Quelques jours plus tard, l’équipe encore embryonnaire se réunit une nouvelle fois à Genève. Les meilleurs spécialistes mondiaux de tous les départements nécessaires ont été sollicités. Un véritable who’s who de la voile internationale au plus haut niveau se retrouve dans les couloirs du désormais hôtel Starling, à côté de l’aéroport. Maîtres voiliers, météorologues, ingénieurs, constructeurs, analystes de performance, spécialistes des matériaux composites… Les premiers « gros bras » font aussi leur apparition.

Rolf Vrolijk explique comment il compte s’y prendre pour dessiner le meilleur voilier. Jochen Schuemann planifie le recrutement, attribue les positions, discute les compétences des uns et des autres. Organisée et méthodique, son approche tranche avec le génie créatif, plus intuitif, des Néo-Zélandais. Schuemann parle planfication, calendrier, programme. Les Kiwis parlent peu, ils sont précis, techniques. Brad Butterworth a une vue d’ensemble, stratégique. Russell Coutts dirige clairement, sans ambiguïté. Il est naturellement le chef de l’équipe pour tous les aspects liés à la compétition. Une savante alchimie se met en place, dans laquelle les membres suisses de l’équipe doivent se faire leur place.

Pierre-Yves Jorand est l’un d’eux. Pionnier du multicoque sur le Léman, il a mené de nombreux projets high-tech avant de devenir le barreur attitré et responsable de projet de tous les multicoques de Bertarelli. Luc Dubois, co-inventeur du 3DL, Christian Scherrer, régatier tour-du-mondiste, Enrico De Maria en pleine préparation olympique, Bertrand Cardis et bien d’autres : tous ont déjà un parcours brillant mais éloigné de celuides Kiwis, et ils ne se connaissent pas.

Des séances de « team building » sont organisées. L’équipe se soude lors d’un accrobranche nocturne dans la neige. Puis, quelque temps plus tard lors d’une raclette, les Américains de l’équipe, après avoir ingurgité une demi-douzaine de portions, s’insurgent : « Mais quand est-ce que le steak-frites arrive enfin ? »

**Données fournies**
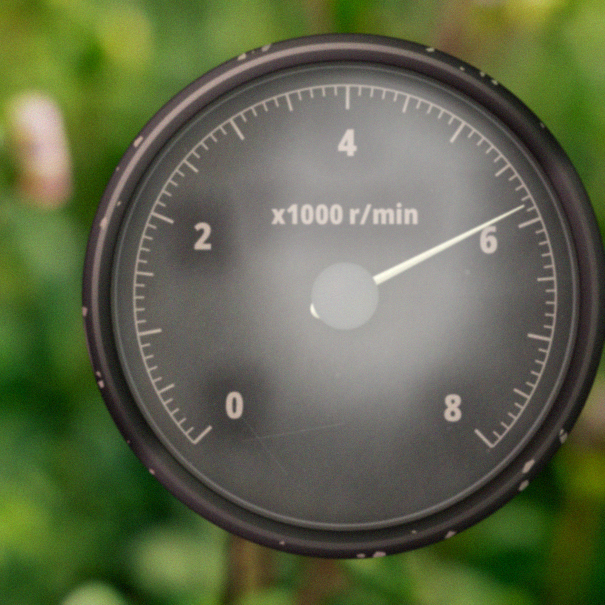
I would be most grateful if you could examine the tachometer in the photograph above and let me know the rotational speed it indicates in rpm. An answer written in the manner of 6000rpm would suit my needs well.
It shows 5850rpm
==
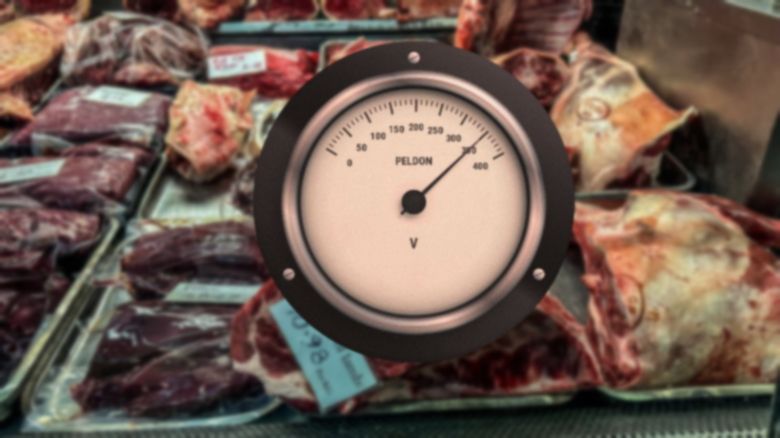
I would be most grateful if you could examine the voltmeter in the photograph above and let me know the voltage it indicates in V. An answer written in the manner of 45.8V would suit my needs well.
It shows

**Consigne de travail A**
Reproduisez fidèlement le passage du texte sur l'équipe de voile compris entre « Rolf Vrolijk explique » et « faire leur place. », bornes incluses.
**Consigne de travail B**
Poursuivez le texte sur l'équipe de voile à partir de sa dernière phrase.
Les enregistrements n'ont aucun rapport avec le texte sur l'équipe de voile.

**Zone de réponse A**
Rolf Vrolijk explique comment il compte s’y prendre pour dessiner le meilleur voilier. Jochen Schuemann planifie le recrutement, attribue les positions, discute les compétences des uns et des autres. Organisée et méthodique, son approche tranche avec le génie créatif, plus intuitif, des Néo-Zélandais. Schuemann parle planfication, calendrier, programme. Les Kiwis parlent peu, ils sont précis, techniques. Brad Butterworth a une vue d’ensemble, stratégique. Russell Coutts dirige clairement, sans ambiguïté. Il est naturellement le chef de l’équipe pour tous les aspects liés à la compétition. Une savante alchimie se met en place, dans laquelle les membres suisses de l’équipe doivent se faire leur place.

**Zone de réponse B**
La Louis Vuitton Cup 2002-2003 opposait neuf équipes représentant six pays. Pas moins de 120 régates ont été disputées durant cinq mois pour sélectionner le Challenger de l’America’s Cup, Alinghi.

Photo : Thierry Martinez

«Nous voulons créer une équipe dont nous sommes fiers, capable de remporter l’America’s Cup et qui encouragera les gens à se fixer des objectifs ambitieux.»


Au grand jour

Premier choix stratégique : l’acquisition de SUI 59, l’ex-Be Happy de Marc Pajot et du défi suisse FAST 2000. Le voilier passe immédiatement en chantier ; son encombrant système de double quille est remplacé par des appendices traditionnels.

L’équipe s’établit à Sète, dans la base de l’ancien défi France, et accumule les milles. Des entraînements intenses sont organisés, l’équipage présélectionné.

C’est alors que la guerre éclate, que l’America’s Cup débute véritablement. Se fondant sur le Deed of Gift, l’Acte fondateur de l’America’s Cup rédigé en 1857, le Royal New Zealand Yacht Squadron refuse l’inscription d’Alinghi sous prétexte que la Suisse « ne touche pas la mer ou un bras de mer ». La défection de Coutts – pourtant poussé vers la sortie – et de sa garde rapprochée (Brad Butterworth, Simon Daubney, Warwick Fleury, Dean Phipps et Murray Jones) et leur intégration à l’équipe d’un milliardaire helvétique constituent une trahison d’ordre national et tout sera fait pour les empêcher de s’emparer de la Coupe pour le compte d’une puissance étrangère.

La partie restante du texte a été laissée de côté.